Scraprat,
We all have looked for an easier way, people for thousands of years have searched and experimented, many spent lifetimes not finding a way that would work, but found a lifetime of things that would not work, , that is how the processes have come about, through much trial and errors, some of these processes have developed over century's of trials and errors, so studying how to perform the processes that are proven to work you can save yourself many errors others have learned how not to do it, and how to do it in ways that do work, unless you have many years to spend trying to find out what does not work, I feel a person is much better of learning what does work.
A scientist would learn first the how the reaction works, before he experimented with the unknown, or tried to tweak the procedure, this way when he got different results from a small change he made to the experiment he would have an understanding of why his results did not work when he made minor changes, he would also notice if his changes were improvement to the reaction or not.

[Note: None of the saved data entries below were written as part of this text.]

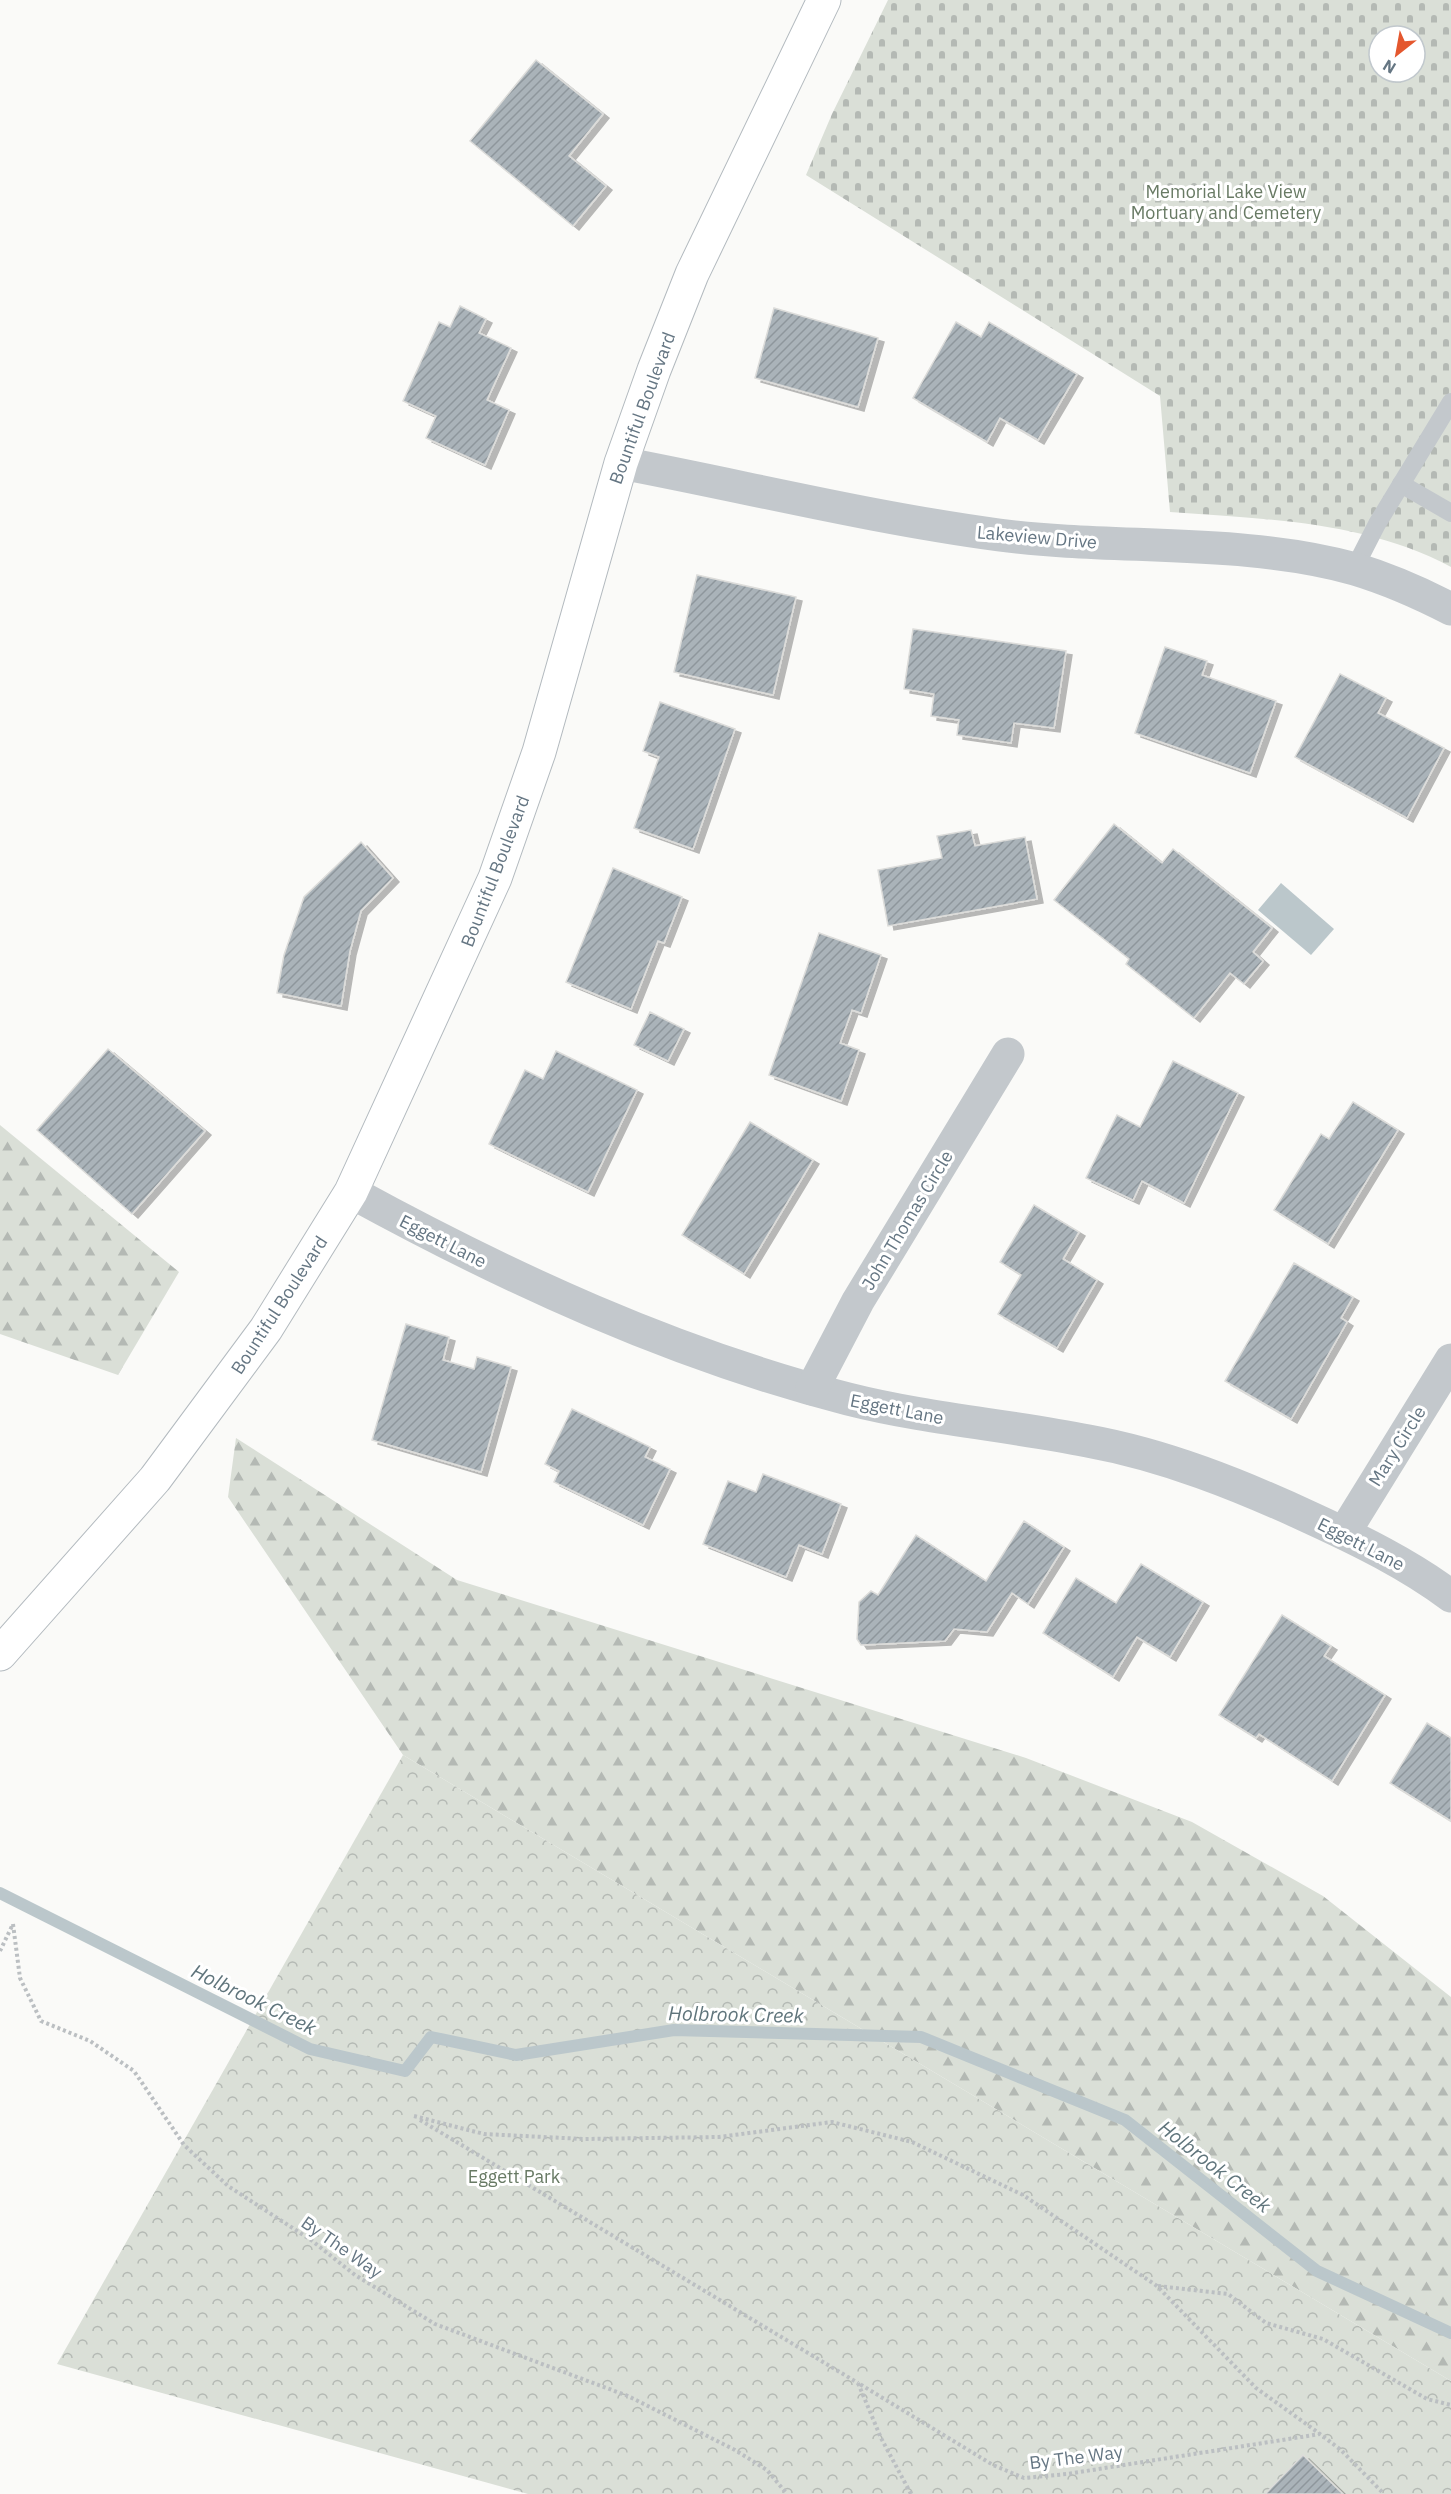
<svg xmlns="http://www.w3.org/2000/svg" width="1451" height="2494" viewBox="0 0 1451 2494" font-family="'IBM Plex Sans',sans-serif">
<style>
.forest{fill:url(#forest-firs)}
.cemetery{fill:url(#cemetery-stones);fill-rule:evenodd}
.park{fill:url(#park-crowns)}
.water{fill:#bbc7cb}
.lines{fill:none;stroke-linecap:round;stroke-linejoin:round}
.stream{stroke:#bbc7cb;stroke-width:12}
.building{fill:url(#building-hatch);stroke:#dcdcda;stroke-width:1.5;filter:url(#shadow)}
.secondary-casing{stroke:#b3babf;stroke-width:35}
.path{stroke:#bbbfc2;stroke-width:4;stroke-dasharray:3 3;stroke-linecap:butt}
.service{stroke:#c3c8cc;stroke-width:18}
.minor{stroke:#c3c8cc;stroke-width:33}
.tertiary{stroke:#c3c8cc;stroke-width:33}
.secondary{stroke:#fff;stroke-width:33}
.labels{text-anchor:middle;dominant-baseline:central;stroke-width:6;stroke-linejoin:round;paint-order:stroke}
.park-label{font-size:18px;fill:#687a64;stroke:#fff}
.street-label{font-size:18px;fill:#657683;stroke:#fff}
.water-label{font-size:20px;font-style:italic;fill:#60757c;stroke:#fff}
</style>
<defs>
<pattern id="forest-firs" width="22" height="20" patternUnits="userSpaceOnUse" patternTransform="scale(1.5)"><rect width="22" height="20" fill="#dadfd7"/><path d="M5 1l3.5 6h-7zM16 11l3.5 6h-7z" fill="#b4b9b4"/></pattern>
<pattern id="cemetery-stones" width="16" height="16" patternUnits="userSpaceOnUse" patternTransform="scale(1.5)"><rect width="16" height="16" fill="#dadfd7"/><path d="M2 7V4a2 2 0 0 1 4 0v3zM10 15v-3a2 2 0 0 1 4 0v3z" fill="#b4b9b4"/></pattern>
<pattern id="park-crowns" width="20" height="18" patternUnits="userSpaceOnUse" patternTransform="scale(1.5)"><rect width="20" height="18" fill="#dadfd7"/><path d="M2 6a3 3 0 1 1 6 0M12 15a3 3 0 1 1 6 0" fill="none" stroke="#b4b9b4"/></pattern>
<pattern id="building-hatch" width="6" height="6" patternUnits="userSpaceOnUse" patternTransform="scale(1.5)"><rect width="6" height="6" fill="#aab3b9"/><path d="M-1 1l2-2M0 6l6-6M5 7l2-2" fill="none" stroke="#8e969c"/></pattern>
<filter id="shadow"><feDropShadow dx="6" dy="4" stdDeviation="0" flood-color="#0004"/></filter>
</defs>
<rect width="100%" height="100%" fill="#fafaf8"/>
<g class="forest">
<polygon points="0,1125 179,1272 118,1375 0,1334"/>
<polygon points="236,1438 457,1580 1026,1758 1192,1822 1323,1896 1451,1997 1451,2381 403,1755 228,1497"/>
</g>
<path class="cemetery" d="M 888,0 L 1451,0 L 1451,567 C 1366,521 1264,519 1170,512 L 1160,396 L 806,175 L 832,114 ZM 1379,36 L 1415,36 L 1415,72 L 1379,72 Z"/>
<polygon class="park" points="403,1755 1451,2381 1451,2494 528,2494 57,2364"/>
<polygon class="water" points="1281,883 1334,929 1311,955 1258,910"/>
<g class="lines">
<polyline class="stream" points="0,1893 310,2049 405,2071 431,2037 516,2055 674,2030 921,2037 1125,2120 1317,2271 1451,2333"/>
</g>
<g class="building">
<polygon points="536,60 603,114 569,156 606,186 573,226 470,141"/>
<polygon points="460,306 486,319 479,333 511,348 487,400 509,410 485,465 426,438 436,416 403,401 439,322 450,327"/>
<polygon points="774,308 878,338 858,407 755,378"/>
<polygon points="956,322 981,337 989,322 1077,374 1038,440 1000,418 987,442 913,398"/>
<polygon points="697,575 796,597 773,695 674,672"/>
<polygon points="913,629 1066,651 1054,728 1014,723 1011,743 957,735 959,720 931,716 934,694 904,689"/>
<polygon points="1165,647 1207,661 1202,675 1276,701 1250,773 1135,733"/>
<polygon points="1340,674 1386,698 1378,713 1444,748 1407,818 1295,757"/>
<polygon points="660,702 735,729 693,849 634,828 659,757 643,751"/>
<polygon points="1114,824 1162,863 1173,849 1272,928 1253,952 1263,961 1244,984 1230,973 1194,1018 1126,964 1129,959 1054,900"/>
<polygon points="971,830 975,846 1025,837 1037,899 888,926 878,870 942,858 937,836"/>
<polygon points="361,842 393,878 361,911 350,951 341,1006 277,993 284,955 304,897"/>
<polygon points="613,868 682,897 664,943 658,941 631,1009 566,982"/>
<polygon points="819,933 881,955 861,1013 852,1010 840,1043 859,1050 841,1101 769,1075"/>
<polygon points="650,1012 684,1029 668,1061 634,1045"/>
<polygon points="108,1049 205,1131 132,1214 37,1130"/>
<polygon points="556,1051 637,1090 588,1192 489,1144 525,1070 543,1079"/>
<polygon points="1173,1061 1238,1093 1184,1203 1142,1181 1133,1200 1086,1178 1117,1115 1140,1127"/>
<polygon points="1353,1102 1398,1130 1328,1244 1274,1210 1321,1134 1329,1139"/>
<polygon points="750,1122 813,1160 744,1274 682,1235"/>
<polygon points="1034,1205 1079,1232 1063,1259 1097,1280 1057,1348 998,1314 1021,1275 1000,1262"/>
<polygon points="1294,1263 1353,1297 1341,1318 1347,1322 1291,1419 1225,1381"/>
<polygon points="406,1324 449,1337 443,1360 474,1369 477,1357 511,1367 481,1472 372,1440"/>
<polygon points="572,1409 650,1447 645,1457 670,1469 643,1525 554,1482 559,1471 545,1464"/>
<polygon points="763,1474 841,1504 822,1554 799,1545 786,1577 703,1544 728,1481 756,1492"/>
<polygon points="1024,1521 1064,1547 1028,1604 1012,1593 987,1632 954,1629 945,1641 861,1645 857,1639 859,1602 871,1591 878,1595 916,1535 986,1581"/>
<polygon points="1141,1564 1203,1602 1170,1657 1137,1637 1113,1677 1043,1633 1076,1578 1116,1603"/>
<polygon points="1282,1615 1331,1646 1324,1656 1385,1695 1332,1781 1259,1734 1256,1738 1219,1715"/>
<polygon points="1427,1723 1451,1738 1451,1821 1390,1783"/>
<polygon points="1303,2455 1343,2494 1265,2494"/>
</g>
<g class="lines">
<defs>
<polyline id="secondary" points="0,1654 155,1479 266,1329 351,1192 495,878 539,752 621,463 654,370 692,274 824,0"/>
</defs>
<use href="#secondary" class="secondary-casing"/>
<g class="path">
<polyline points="0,1951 13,1924 20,1978 41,2021 90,2041 134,2071 184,2145 228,2186 311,2240 355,2275 435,2324 628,2396 735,2450 767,2470 787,2494"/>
<polyline points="414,2116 484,2134 584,2139 719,2137 832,2122 912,2142 1023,2195 1157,2286 1256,2388 1320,2434"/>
<polyline points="420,2120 858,2383"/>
<polyline points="1158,2286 1228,2294 1266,2323 1323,2339 1427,2399 1451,2405"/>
<polyline points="911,2494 881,2438 858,2383 993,2465 1024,2478 1067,2474 1320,2434 1341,2450 1384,2494"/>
</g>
<g class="service">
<polyline points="1401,484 1451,513"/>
<polyline points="1354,569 1377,524 1451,402"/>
</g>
<g class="minor">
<path d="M 351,1192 C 508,1278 673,1354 848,1399 C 927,1419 1008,1425 1088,1441 C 1165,1455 1240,1485 1311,1518 C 1359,1540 1408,1564 1451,1596"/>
<polyline points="812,1389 858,1301 1008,1054"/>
<polyline points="1344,1533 1451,1360"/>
</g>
<path class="tertiary" d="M 621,463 C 747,487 872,518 999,535 C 1113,550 1245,538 1355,569 C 1388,579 1420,593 1451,609"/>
<use href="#secondary" class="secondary"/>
</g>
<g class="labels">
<g class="park-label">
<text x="1226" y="191">Memorial Lake View<tspan x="1226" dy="21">Mortuary and Cemetery</tspan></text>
<text x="514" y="2176">Eggett Park</text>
</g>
<g class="street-label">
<text transform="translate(642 408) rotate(-70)">Bountiful Boulevard</text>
<text transform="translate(1037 537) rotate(5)">Lakeview Drive</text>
<text transform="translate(495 871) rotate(-69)">Bountiful Boulevard</text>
<text transform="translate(907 1220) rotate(-59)">John Thomas Circle</text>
<text transform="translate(443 1241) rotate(27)">Eggett Lane</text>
<text transform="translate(279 1305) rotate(-57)">Bountiful Boulevard</text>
<text transform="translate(897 1409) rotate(11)">Eggett Lane</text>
<text transform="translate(1397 1446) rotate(-58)">Mary Circle</text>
<text transform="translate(1361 1544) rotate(27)">Eggett Lane</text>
<text transform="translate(342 2247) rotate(35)">By The Way</text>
<text transform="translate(1076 2457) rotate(-7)">By The Way</text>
</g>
<g class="water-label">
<text transform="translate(254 1999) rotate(26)">Holbrook Creek</text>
<text transform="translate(736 2014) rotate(1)">Holbrook Creek</text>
<text transform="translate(1215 2166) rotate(38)">Holbrook Creek</text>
</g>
</g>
<g transform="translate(1397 54) rotate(211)"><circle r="28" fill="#ffffff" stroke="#c1c8cd" stroke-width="1.5"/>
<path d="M0-4.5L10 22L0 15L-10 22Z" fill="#e4572e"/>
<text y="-9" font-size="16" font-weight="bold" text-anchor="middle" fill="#657683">N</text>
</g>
</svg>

If this scientist knew nothing about the reaction, or how the experiment was performed, and just tried things he did not understand first (before he learned how to do the process), he would have no idea of what he was seeing in the reaction if it was an improvement or a failure.
If a person wants to learn how to build an airplane and learn to fly it, he would do best from learning from the mistakes of others that have tried for centuries to learn how build planes and to fly, and learn from these people who tried this before him, and can show him what works and what does not work, before he jumped of the cliff in the airplane he thought would be easier to build and to fly.